We all reached the number 847 almost at the same second, when we stopped
the coach, and sure enough, there by the roadside, on a small rocky
hillock surrounded by a bleak moor, was the shrine. Even from the road we
could see the fragment of a cross projecting above the one piece of wall
left standing. One would hardly have taken it to be a shrine unless the
fact had been suggested, but with the thought in mind, the fragmentary
cross was convincing evidence.

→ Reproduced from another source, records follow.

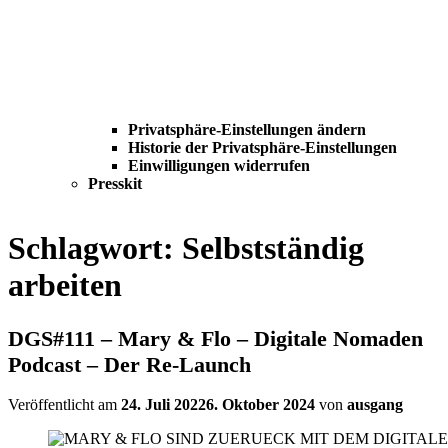
Privatsphäre-Einstellungen ändern
Historie der Privatsphäre-Einstellungen
Einwilligungen widerrufen
Presskit
Schlagwort:
Selbstständig
arbeiten
DGS#111 – Mary & Flo – Digitale Nomaden
Podcast – Der Re-Launch
Veröffentlicht am
24. Juli 2022
6. Oktober 2024
von
ausgang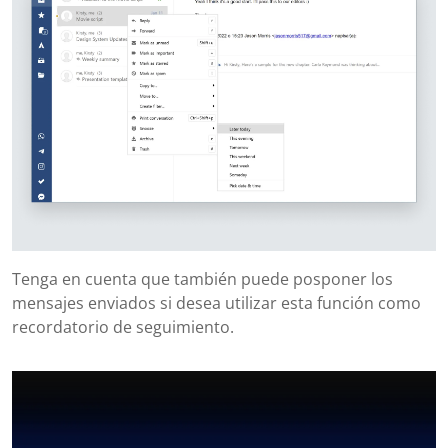
Tenga en cuenta que también puede posponer los
mensajes enviados si desea utilizar esta función como
recordatorio de seguimiento.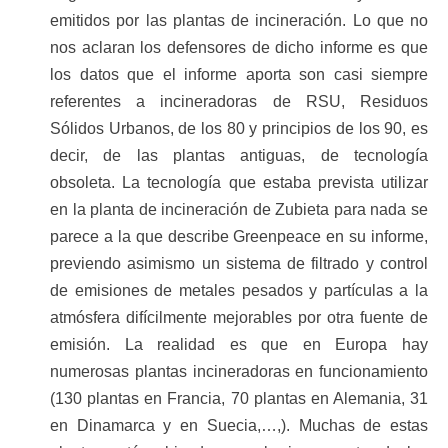
emitidos por las plantas de incineración. Lo que no
nos aclaran los defensores de dicho informe es que
los datos que el informe aporta son casi siempre
referentes a incineradoras de RSU, Residuos
Sólidos Urbanos, de los 80 y principios de los 90, es
decir, de las plantas antiguas, de tecnología
obsoleta. La tecnología que estaba prevista utilizar
en la planta de incineración de Zubieta para nada se
parece a la que describe Greenpeace en su informe,
previendo asimismo un sistema de filtrado y control
de emisiones de metales pesados y partículas a la
atmósfera difícilmente mejorables por otra fuente de
emisión. La realidad es que en Europa hay
numerosas plantas incineradoras en funcionamiento
(130 plantas en Francia, 70 plantas en Alemania, 31
en Dinamarca y en Suecia,…,). Muchas de estas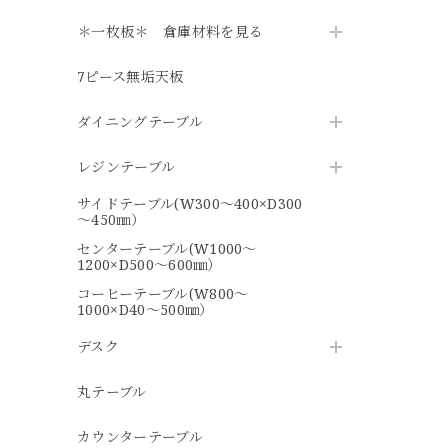
＊一枚板＊ 倉庫材料を見る
7ピース無垢天板
ダイニングテーブル
レジンテーブル
サイドテーブル(W300～400×D300
～450㎜）
センターテーブル(W1000～
1200×D500～600㎜）
コーヒーテーブル(W800～
1000×D40～500㎜）
デスク
丸テーブル
カウンターテーブル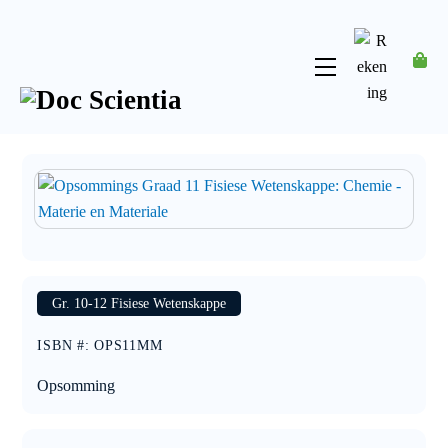
Skip
to
content
Menu
Rekening
Gr. 10-12 Fisiese Wetenskappe
ISBN #
:
OPS11MM
Opsomming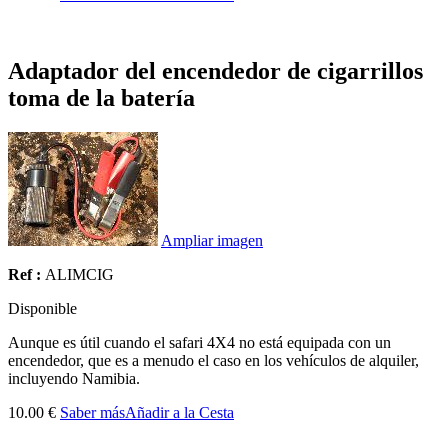
Adaptador del encendedor de cigarrillos
toma de la batería
Ampliar imagen
Ref :
ALIMCIG
Disponible
Aunque es útil
cuando el
safari
4X4
no está equipada
con un
encendedor
, que es
a menudo el caso
en los vehículos de
alquiler,
incluyendo
Namibia.
10.00 €
Saber más
Añadir a la Cesta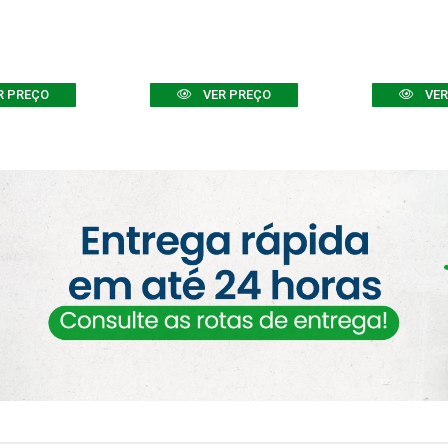
R PREÇO
VER PREÇO
VER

Had its sacred quality been suspected
during the time of Cromwell, not one stone would have been left upon
another, but no one knew that it was the Virgin's shrine, therefore it
was not disturbed, but stood there, black on a field of luminous white.
We all saw it at the same moment. I was content to view it from the
coach, but George went to examine it, and returned, saying:--
"It is a shrine. Part of the cross still remains surmounting a fragment
of a wall."
He climbed into the coach and was about to give the word to start again,
when Betty spoke up, hesitatingly, pleadingly but emphatically:--
"Please wait a moment. I want to see it."
I followed Betty when she got out of the coach, and, as we approached the
shrine, she exclaimed: "Doctor Lilly was right! There is no snow on the
shrine. The Virgin protects it. There must be a relic beneath the
stones!"
We climbed a little hillock and after standing before the shrine for a
moment, Betty said, "Please return to the coach and leave me alone.